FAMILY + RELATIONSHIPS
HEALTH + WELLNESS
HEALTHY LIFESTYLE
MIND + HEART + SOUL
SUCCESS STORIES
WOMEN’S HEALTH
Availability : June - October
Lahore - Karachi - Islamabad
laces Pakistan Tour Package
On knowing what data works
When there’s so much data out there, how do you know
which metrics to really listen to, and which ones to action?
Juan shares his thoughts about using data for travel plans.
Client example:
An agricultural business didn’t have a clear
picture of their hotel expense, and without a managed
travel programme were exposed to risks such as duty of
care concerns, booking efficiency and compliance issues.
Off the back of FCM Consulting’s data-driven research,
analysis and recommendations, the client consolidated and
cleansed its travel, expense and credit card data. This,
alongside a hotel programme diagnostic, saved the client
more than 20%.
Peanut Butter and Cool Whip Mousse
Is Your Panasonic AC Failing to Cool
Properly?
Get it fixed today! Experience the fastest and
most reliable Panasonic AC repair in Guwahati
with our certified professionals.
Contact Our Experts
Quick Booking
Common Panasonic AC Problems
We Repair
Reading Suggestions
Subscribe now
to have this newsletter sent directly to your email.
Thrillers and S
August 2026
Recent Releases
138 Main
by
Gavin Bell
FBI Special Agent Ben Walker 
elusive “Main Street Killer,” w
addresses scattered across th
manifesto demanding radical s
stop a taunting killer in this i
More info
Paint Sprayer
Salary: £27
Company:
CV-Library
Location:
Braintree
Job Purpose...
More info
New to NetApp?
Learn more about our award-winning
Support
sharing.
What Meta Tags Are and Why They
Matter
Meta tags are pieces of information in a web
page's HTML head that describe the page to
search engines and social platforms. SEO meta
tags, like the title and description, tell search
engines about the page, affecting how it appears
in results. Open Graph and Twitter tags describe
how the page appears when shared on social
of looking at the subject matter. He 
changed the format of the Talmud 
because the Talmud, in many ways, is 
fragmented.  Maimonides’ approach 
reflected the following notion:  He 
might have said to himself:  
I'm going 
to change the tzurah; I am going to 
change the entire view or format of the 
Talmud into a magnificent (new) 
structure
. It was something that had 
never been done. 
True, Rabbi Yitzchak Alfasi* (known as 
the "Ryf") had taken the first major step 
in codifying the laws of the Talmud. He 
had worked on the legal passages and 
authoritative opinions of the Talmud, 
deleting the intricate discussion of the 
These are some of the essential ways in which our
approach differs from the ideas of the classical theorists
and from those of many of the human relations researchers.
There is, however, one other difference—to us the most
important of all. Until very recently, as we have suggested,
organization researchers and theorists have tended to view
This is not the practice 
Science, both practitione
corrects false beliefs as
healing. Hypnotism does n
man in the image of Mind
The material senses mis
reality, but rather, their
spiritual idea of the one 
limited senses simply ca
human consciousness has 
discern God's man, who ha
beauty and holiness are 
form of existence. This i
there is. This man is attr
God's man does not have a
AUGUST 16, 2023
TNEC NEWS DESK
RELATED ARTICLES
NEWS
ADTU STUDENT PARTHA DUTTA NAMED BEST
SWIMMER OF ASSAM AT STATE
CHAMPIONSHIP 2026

************

Reproduce word for word every line of the data from the first line up to and including the line containing "which metrics to".

*Solution to the problem*:
FAMILY + RELATIONSHIPS
HEALTH + WELLNESS
HEALTHY LIFESTYLE
MIND + HEART + SOUL
SUCCESS STORIES
WOMEN’S HEALTH
Availability : June - October
Lahore - Karachi - Islamabad
laces Pakistan Tour Package
On knowing what data works
When there’s so much data out there, how do you know
which metrics to really listen to, and which ones to action?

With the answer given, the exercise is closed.